Le générique initial apparaît, sagement écrit sur un cahier d’écolier, puis il ouvre sur une séance de travail individuel, durant laquelle les élèves peuvent venir chercher aide, soutien, explications auprès du maître, dont le bureau ne tarde pas à être pris d’assaut... Ne vous y trompez pas ! L’ école sera à la fois le cadre omniprésent, mais non l’objet principal, à la différence d’un « Être et avoir » (2002), centré sur les enjeux de la pédagogie. Loin des choix qui animaient le long-métrage très salué et récompensé de Nicolas Philibert, l’école, et plus spécifiquement la classe de Monsieur Bruno Franc, sont plutôt approchées ici comme contenants, espaces, conditions de possibilité de ce qui va y éclore. C’est de ces petites éclosions miraculeuses que Bruno Romy, le grand complice du binôme formé par les réalisateurs et acteurs Fiona Gordon et Dominique Abel, a voulu nous rendre témoins.
Après « Le Bar des Amants » (1998), ce troisième long-métrage en solo fait directement suite au précédent, également documentaire, « Quand j’avais 6 ans, j’ai tué un dragon » (2016), dans lequel Bruno Romy témoignait de la traversée, par sa fille, d’une leucémie. Lorsque Mika, après avoir vaincu le mal, confia à son père que ce qui lui avait le plus manqué durant ce combat était l’école, le réalisateur conçut aussitôt le projet de tenter de percevoir tout ce qui se joue, pour les enfants, dans ce creuset qu’est l’école, et cela bien au-delà de la matière scolaire elle-même. Avec, bien sûr, mais aussi au-delà, en deçà, à côté... Afin de pouvoir être le témoin de processus aussi infimes, intestins, il fallait se faire discret, pour ainsi dire invisible, d’où une immersion de plusieurs mois, et cette présence de micros dispersés dans la classe de Mika, chargés de recueillir jusqu’aux chuchotements...
Émerge de ce retour en classe, qui accorde une part égale à chacun des vingt-quatre élèves qui composent ce petit groupe humain, une construction en trois chapitres clairement distincts : I. Le groupe, II. Duos et trios, III. Solos. Ce zoom progressif vers l’individu permet de saisir une multitude d’aspects de ce kaléidoscope qu’est une classe, sans pour autant scinder artificiellement les thématiques.

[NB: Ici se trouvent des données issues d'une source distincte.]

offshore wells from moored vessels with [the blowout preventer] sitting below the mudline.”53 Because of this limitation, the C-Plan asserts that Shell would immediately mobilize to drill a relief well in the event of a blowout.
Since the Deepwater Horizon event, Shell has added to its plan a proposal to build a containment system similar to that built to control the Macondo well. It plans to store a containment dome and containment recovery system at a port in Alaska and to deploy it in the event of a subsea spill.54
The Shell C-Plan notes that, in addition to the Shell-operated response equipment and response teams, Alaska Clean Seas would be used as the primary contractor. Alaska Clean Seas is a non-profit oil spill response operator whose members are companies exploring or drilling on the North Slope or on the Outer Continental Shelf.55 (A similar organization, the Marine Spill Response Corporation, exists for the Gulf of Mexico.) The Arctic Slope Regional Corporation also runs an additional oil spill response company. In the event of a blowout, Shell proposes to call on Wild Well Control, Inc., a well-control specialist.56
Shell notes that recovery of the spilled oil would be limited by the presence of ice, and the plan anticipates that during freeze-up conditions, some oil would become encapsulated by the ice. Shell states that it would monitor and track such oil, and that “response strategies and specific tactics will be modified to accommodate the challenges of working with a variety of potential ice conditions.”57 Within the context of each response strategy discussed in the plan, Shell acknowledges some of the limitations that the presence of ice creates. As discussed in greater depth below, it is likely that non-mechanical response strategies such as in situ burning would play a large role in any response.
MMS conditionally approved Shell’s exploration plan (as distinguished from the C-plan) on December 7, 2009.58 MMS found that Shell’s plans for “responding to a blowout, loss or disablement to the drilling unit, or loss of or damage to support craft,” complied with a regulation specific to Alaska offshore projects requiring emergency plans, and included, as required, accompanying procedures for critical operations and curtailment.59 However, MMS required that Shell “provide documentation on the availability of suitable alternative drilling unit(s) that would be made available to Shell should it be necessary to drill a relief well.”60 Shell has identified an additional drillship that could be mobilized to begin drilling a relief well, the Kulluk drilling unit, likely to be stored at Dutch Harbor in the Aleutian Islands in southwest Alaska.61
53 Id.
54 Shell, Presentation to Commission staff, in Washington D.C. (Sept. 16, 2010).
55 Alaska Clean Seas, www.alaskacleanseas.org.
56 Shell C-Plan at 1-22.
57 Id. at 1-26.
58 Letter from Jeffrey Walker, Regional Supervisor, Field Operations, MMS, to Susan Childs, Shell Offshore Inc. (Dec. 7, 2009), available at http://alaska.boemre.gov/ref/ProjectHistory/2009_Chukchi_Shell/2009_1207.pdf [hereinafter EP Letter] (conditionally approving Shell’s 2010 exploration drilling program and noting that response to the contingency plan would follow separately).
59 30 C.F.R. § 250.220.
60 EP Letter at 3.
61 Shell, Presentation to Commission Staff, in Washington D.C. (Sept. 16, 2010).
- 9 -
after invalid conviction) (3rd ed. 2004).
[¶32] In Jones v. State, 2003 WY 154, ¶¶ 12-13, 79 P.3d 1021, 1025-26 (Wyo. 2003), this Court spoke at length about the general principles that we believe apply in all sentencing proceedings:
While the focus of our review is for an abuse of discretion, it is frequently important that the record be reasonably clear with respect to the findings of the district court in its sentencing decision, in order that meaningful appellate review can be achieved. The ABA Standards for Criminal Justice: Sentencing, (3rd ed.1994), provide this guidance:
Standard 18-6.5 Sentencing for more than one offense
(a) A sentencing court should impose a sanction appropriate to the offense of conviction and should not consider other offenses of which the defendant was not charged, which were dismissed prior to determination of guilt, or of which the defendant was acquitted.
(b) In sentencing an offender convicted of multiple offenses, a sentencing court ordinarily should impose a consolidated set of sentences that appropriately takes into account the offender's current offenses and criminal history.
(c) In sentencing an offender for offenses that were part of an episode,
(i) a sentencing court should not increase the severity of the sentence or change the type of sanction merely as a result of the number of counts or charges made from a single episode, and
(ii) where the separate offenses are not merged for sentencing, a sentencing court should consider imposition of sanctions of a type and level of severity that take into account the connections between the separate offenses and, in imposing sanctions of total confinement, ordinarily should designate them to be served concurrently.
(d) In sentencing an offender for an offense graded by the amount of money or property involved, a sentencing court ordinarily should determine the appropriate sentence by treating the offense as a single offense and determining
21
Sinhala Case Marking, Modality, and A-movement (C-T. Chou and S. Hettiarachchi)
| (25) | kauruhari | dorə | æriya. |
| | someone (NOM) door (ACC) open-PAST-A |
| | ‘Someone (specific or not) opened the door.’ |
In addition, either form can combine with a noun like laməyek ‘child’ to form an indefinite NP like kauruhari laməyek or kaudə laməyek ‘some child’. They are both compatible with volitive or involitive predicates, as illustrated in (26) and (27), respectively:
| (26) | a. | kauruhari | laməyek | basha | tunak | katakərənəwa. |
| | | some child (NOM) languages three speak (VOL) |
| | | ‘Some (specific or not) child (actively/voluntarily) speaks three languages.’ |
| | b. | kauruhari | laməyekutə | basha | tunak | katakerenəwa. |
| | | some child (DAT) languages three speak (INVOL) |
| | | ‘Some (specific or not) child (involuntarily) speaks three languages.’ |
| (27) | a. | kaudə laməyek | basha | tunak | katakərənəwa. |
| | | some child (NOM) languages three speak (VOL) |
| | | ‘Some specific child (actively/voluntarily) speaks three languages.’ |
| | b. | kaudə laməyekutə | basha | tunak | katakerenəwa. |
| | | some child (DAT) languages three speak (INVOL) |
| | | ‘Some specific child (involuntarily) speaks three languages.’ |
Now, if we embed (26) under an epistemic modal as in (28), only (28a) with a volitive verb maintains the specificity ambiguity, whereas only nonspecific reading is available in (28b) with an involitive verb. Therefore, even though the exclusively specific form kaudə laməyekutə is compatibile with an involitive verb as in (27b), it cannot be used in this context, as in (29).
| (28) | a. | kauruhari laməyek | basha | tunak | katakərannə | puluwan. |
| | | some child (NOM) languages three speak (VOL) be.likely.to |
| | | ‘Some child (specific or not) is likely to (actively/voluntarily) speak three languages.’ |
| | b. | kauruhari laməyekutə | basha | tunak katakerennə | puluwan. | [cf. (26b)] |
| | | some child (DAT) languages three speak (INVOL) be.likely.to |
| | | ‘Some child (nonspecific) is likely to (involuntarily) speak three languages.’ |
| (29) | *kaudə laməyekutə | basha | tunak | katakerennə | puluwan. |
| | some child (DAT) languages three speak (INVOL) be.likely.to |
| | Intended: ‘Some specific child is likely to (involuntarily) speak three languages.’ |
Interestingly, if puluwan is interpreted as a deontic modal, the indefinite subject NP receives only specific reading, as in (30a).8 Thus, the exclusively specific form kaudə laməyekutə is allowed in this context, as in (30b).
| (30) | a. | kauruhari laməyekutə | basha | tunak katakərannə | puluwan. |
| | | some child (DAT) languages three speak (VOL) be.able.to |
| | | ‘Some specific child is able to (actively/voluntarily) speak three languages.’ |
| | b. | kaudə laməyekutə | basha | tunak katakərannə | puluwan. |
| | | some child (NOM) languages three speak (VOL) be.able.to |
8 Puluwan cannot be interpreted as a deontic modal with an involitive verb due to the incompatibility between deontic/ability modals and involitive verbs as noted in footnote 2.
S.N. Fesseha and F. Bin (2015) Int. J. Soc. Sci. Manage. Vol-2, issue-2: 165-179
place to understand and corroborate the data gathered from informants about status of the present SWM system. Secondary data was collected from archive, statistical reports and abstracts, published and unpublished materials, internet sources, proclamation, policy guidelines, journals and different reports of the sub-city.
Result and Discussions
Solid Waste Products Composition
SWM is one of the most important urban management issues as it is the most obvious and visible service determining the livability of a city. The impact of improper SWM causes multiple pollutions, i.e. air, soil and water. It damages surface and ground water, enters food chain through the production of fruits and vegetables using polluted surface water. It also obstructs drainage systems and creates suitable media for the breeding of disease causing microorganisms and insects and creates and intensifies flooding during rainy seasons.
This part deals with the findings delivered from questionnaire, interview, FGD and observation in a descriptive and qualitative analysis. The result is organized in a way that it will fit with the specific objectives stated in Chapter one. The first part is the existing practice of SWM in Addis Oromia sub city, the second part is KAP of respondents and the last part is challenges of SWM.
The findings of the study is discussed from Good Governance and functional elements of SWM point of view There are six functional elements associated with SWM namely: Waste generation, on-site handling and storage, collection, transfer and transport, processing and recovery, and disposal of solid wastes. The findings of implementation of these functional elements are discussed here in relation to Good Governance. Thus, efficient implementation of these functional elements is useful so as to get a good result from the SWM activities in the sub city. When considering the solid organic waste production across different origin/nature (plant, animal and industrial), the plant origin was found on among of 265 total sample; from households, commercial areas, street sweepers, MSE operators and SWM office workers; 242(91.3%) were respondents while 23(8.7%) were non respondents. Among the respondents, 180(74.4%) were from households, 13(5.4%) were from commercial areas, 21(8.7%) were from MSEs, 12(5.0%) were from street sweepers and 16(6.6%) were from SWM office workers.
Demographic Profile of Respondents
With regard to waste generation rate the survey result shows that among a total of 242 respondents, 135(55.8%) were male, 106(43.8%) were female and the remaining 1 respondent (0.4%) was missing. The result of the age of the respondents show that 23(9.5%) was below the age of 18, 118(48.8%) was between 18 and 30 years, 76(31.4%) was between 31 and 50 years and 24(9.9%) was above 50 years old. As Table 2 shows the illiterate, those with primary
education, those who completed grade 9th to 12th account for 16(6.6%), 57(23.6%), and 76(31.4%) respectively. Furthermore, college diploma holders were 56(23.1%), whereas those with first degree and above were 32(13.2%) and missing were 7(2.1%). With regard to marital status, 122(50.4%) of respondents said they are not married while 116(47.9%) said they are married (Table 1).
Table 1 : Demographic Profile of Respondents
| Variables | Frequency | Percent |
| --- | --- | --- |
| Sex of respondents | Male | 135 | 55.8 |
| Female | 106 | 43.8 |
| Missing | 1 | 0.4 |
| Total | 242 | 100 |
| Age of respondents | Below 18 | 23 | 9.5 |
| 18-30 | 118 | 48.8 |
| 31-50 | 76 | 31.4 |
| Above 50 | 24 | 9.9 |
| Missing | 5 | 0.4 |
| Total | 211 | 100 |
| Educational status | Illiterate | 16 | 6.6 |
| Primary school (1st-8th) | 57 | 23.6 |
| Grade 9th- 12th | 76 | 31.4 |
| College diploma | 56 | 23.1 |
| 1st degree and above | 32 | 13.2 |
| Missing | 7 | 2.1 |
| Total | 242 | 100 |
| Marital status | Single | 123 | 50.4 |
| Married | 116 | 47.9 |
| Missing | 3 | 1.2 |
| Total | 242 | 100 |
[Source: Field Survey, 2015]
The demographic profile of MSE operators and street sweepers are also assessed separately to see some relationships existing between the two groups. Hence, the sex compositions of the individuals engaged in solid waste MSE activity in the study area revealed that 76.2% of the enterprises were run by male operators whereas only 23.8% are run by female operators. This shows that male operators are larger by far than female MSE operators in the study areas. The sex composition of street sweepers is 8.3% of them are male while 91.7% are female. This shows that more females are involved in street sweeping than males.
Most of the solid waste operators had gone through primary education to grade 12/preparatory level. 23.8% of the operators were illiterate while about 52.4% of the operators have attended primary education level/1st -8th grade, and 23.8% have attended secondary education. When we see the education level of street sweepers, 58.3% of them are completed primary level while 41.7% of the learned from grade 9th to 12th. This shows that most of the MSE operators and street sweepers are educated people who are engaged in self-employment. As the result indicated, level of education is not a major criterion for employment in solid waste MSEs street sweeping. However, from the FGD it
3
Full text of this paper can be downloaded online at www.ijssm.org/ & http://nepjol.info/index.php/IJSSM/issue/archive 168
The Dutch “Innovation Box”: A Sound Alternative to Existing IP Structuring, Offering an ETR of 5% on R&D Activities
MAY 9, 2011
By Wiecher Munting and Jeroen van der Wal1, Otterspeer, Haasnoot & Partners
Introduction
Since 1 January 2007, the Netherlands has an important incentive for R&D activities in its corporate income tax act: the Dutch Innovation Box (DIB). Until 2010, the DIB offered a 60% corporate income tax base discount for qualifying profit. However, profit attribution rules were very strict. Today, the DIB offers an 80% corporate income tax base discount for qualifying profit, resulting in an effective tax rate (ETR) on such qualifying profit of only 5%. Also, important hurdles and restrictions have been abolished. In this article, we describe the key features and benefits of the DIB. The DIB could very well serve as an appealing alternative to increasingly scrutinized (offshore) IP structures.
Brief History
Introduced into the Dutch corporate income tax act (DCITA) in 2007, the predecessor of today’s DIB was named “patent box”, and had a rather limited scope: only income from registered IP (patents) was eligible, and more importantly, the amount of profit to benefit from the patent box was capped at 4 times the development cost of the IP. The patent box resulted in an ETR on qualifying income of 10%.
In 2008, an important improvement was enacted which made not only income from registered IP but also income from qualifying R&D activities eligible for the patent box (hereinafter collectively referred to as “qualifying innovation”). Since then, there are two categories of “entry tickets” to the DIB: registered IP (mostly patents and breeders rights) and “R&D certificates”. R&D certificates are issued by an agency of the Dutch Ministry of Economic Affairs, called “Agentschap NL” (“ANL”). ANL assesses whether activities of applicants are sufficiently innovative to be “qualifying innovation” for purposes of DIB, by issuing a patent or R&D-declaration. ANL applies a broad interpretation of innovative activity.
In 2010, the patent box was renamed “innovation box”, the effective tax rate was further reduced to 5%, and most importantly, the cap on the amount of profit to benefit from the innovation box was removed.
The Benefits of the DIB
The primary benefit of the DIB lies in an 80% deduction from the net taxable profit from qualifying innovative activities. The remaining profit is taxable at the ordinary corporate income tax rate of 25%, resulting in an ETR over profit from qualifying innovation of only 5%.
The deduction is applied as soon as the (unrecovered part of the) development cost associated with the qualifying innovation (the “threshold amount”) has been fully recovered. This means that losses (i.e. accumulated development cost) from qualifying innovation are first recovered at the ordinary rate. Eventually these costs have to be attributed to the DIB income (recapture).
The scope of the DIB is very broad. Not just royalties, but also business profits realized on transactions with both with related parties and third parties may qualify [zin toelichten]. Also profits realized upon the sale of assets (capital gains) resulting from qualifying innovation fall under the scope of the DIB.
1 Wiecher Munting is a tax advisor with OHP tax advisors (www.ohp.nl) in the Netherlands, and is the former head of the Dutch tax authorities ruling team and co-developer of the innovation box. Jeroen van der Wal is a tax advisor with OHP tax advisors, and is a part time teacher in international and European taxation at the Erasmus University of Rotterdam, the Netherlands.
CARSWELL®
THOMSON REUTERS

Ainsi, le premier chapitre se montre d’emblée attentif aux réactions individuelles au sein d’activités de groupe : une langue qui se tire et ondule en une lente convulsion, en accompagnement de l’effort fourni ; le désarroi des élèves peinant sur un devoir ; la gestion collective des conflits, arbitrée, sous l’œil du maître adepte des méthodes Freinet, par des élèves désignés ; l’approche d’une langue autre par le biais du chant ; les moments de lecture offerte par le maître et l’écoute si touchante, si réactive, des élèves...
Les chapitres suivants s’insinuent dans les interactions plus fines, captent les rires, les moments d’entraide, de plaisanterie, d’agacement devant l’incompréhension du camarade, de bricolage méditatif... La caméra abandonne alors son point de vue d’adulte et observe l’enfant en contre-plongée, devenant elle-même un plus petit, sauf lorsqu’elle ose de nouveau le surplomb, par exemple durant les récréations, alors que les enfants s’ébattent en contrebas, dans la cour, et s’adonnent à des jeux tantôt brusques, animés, tantôt doux et caressants, comme cette grappe de petites filles accrochées à leur souriante camarade, dont elles entreprennent avec application de tresser la chevelure. Dans ces moments de vie plus libre, le montage, de Bruno Romy également, peut parfois accélérer ou ralentir le rythme de défilement de l’image, créant soit un effet comique d’ancien film muet, soit un effet de danse un peu onirique, effets aussitôt escortés par la musique de Pierre David qui leur emboîte le pas.
Cette jolie auscultation d’une classe de fin de Primaire, aux alentours de Caen, se clôt sur une série d’entretiens isolant quelques figures enfantines, face caméra, et recueillant leurs réponses toujours surprenantes, inventives, drôles, décalées, à des questions inattendues : quel objet aimerais-tu être ? quel animal ? quel est ton dernier rêve ? comment t’imagines-tu en adulte ?...
On sait gré à la petite Mika, grâce aux combats qu’elle a menés et gagnés, d’avoir ensuite entraîné son papa dans son sillage jusque sur les bancs de l’école où, véritable Doisneau du Septième Art, il nous permet de ressaisir tout l’inchangé de l’enfance, toute sa fourmillante permanence, par-delà les modes et les pratiques pédagogiques.